TASK STATEMENT
In the data, rewrite the lines from the one holding "elevation (m): 488" through the one holding "family: Plantaginaceae", both included, swapping "catalogue / barcode" for "catalog number" and leaving everything else as it stands.

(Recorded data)
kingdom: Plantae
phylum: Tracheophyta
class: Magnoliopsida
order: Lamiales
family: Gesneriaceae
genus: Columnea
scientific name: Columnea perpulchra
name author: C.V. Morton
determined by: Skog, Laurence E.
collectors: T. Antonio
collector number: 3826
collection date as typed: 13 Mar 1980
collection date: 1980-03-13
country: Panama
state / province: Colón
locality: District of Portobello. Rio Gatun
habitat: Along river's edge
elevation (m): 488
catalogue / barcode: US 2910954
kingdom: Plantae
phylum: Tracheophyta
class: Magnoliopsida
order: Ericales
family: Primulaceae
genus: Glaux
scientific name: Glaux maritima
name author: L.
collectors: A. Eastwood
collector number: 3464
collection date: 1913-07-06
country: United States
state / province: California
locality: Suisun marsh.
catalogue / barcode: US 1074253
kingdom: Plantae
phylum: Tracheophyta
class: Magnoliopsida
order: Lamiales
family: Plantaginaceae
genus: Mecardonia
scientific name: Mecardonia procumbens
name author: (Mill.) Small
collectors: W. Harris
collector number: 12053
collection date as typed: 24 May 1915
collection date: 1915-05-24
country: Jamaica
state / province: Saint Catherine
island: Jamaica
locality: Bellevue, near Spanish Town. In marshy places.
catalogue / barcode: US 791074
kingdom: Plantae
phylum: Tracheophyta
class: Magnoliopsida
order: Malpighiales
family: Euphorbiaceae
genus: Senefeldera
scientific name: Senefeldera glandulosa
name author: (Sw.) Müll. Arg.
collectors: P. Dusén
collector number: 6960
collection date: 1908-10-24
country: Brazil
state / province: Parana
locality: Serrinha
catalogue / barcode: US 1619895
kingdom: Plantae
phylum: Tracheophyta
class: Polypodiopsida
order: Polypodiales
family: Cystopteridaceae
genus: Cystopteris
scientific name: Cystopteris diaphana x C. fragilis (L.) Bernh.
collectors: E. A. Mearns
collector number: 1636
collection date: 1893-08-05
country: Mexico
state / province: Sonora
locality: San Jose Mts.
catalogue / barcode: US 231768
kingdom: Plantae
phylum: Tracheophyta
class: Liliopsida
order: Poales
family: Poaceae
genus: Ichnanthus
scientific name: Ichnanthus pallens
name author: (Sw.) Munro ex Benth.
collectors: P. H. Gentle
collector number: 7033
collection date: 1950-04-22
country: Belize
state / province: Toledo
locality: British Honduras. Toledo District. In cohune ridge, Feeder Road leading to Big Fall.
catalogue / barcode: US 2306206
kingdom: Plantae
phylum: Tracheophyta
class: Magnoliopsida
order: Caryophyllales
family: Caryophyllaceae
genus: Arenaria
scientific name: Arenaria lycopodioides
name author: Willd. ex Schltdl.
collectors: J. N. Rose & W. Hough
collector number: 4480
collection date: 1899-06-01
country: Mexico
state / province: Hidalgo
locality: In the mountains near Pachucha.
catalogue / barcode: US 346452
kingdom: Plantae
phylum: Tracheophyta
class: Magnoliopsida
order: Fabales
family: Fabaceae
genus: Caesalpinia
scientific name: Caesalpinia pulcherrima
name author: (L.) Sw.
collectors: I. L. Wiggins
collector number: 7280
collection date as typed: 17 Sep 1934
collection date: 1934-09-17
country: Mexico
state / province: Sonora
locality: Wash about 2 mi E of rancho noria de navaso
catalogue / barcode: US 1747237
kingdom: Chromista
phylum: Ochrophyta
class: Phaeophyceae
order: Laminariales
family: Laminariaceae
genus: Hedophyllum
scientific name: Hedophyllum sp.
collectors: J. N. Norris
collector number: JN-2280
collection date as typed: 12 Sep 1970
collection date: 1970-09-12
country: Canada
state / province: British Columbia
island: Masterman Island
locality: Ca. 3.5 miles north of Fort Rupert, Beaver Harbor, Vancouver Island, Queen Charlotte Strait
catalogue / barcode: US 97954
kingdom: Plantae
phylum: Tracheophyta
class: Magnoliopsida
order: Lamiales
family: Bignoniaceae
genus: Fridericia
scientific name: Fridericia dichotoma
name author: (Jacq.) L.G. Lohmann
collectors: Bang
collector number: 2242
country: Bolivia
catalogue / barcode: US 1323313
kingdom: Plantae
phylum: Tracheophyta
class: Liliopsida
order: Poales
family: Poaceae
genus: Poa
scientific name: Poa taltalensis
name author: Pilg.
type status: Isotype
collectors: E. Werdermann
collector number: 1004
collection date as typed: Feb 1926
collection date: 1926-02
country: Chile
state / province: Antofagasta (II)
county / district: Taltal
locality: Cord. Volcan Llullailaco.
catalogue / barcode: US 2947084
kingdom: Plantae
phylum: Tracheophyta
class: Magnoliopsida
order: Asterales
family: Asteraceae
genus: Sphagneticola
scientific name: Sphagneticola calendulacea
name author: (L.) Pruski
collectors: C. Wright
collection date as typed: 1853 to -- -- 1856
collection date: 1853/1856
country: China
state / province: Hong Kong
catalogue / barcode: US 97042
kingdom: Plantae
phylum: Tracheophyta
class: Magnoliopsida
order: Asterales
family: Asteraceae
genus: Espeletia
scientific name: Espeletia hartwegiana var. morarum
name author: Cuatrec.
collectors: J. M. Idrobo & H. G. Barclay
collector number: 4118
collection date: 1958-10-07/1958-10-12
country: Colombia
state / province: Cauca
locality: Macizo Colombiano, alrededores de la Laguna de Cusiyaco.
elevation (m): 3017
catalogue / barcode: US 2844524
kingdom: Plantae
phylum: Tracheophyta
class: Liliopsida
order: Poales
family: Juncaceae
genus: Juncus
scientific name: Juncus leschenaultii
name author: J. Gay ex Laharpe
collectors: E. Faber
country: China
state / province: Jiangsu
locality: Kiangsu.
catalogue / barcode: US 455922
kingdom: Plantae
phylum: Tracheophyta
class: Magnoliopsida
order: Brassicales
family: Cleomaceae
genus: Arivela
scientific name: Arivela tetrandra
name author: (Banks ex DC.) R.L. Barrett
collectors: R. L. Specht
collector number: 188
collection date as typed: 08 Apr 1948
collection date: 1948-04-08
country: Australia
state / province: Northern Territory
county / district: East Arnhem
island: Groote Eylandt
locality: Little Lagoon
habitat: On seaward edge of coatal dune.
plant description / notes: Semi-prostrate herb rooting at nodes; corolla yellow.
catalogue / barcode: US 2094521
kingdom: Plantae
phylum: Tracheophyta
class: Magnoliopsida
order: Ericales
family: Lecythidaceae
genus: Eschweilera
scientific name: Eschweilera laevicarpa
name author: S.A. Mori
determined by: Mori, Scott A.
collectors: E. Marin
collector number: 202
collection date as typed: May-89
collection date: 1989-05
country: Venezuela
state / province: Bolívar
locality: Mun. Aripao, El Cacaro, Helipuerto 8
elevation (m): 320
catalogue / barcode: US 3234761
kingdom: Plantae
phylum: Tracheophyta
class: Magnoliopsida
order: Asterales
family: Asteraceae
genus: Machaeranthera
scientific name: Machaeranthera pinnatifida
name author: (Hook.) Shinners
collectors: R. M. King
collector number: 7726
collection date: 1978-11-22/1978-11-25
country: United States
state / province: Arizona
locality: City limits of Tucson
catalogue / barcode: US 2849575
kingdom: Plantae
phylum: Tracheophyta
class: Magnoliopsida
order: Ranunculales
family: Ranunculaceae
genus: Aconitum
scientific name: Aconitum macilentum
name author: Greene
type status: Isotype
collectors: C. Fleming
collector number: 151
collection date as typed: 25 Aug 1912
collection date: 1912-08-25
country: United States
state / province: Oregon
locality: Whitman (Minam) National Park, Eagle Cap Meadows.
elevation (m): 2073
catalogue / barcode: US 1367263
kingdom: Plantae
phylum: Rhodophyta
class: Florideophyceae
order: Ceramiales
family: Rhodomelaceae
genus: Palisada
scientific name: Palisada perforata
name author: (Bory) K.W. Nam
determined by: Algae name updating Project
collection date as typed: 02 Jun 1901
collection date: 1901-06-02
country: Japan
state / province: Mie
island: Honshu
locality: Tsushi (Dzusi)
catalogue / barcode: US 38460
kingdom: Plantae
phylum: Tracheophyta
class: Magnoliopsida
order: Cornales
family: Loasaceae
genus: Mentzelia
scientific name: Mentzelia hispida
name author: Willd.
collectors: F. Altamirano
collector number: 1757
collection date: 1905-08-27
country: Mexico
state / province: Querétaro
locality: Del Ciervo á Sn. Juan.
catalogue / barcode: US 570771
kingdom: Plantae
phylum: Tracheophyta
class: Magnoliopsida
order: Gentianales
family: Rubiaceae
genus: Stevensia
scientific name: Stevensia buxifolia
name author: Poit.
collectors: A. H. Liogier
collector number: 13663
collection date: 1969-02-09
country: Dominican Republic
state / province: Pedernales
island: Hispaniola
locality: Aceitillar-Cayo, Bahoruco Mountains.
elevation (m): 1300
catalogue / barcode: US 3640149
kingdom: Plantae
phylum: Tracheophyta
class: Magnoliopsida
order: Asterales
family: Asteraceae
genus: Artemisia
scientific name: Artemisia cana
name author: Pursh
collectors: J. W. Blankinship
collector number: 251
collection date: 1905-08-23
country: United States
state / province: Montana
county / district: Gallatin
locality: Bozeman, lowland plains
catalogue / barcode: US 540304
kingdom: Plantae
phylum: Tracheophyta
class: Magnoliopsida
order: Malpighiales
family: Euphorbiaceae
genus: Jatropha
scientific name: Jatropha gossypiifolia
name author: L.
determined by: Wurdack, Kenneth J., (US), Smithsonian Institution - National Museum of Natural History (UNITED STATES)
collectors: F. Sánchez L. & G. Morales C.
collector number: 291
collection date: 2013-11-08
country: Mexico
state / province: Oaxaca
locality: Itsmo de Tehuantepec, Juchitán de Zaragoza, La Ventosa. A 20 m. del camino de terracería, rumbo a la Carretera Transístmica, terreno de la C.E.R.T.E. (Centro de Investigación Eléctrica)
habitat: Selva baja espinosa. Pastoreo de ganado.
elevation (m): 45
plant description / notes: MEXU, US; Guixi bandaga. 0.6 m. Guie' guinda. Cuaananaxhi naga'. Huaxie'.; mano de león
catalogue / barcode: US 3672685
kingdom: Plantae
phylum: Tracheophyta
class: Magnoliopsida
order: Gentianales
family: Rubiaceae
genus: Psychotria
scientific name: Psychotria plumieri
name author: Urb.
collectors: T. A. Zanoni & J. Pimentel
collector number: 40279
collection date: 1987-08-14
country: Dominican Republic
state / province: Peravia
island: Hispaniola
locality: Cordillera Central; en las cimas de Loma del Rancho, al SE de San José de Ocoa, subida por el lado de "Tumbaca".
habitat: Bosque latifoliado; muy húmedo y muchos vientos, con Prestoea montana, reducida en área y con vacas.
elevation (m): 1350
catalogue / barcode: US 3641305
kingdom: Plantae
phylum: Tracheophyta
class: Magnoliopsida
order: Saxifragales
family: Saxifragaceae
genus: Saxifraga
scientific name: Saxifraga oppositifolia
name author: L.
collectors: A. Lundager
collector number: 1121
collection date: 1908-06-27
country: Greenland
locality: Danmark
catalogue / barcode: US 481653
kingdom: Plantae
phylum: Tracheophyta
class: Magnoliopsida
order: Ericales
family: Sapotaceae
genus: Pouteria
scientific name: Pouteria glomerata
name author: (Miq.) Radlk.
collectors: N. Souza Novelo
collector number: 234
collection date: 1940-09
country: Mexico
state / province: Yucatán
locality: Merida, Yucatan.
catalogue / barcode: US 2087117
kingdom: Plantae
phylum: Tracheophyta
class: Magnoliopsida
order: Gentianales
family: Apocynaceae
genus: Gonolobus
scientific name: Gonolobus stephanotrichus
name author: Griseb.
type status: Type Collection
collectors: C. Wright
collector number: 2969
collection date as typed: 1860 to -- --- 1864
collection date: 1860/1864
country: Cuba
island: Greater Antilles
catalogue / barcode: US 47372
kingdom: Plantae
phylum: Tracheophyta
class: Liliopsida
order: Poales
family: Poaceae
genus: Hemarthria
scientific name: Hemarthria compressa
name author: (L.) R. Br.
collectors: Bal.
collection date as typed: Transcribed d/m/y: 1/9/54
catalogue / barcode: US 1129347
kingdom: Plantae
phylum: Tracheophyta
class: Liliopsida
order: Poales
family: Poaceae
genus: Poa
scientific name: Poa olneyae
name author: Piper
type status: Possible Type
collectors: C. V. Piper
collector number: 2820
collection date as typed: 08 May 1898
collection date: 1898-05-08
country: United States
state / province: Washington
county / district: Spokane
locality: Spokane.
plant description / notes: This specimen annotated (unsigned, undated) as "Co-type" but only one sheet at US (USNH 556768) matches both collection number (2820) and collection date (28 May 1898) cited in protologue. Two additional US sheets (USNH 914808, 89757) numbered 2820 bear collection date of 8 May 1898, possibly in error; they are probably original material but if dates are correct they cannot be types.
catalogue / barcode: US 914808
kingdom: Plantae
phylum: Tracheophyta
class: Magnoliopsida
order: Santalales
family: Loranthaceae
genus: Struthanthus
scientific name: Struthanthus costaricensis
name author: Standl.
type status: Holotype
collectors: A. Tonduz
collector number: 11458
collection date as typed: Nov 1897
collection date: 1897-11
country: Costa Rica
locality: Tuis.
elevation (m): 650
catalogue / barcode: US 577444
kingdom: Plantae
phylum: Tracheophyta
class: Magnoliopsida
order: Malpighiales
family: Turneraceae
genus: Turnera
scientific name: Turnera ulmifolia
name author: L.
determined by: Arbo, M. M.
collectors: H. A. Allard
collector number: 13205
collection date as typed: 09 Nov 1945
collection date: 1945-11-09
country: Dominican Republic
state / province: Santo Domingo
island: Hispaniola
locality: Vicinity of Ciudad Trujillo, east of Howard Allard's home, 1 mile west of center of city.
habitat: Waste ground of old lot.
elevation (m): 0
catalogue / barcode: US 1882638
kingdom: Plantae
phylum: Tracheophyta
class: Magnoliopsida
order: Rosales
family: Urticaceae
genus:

OUTPUT FOR THIS TASK
elevation (m): 488
catalog number: US 2910954
kingdom: Plantae
phylum: Tracheophyta
class: Magnoliopsida
order: Ericales
family: Primulaceae
genus: Glaux
scientific name: Glaux maritima
name author: L.
collectors: A. Eastwood
collector number: 3464
collection date: 1913-07-06
country: United States
state / province: California
locality: Suisun marsh.
catalog number: US 1074253
kingdom: Plantae
phylum: Tracheophyta
class: Magnoliopsida
order: Lamiales
family: Plantaginaceae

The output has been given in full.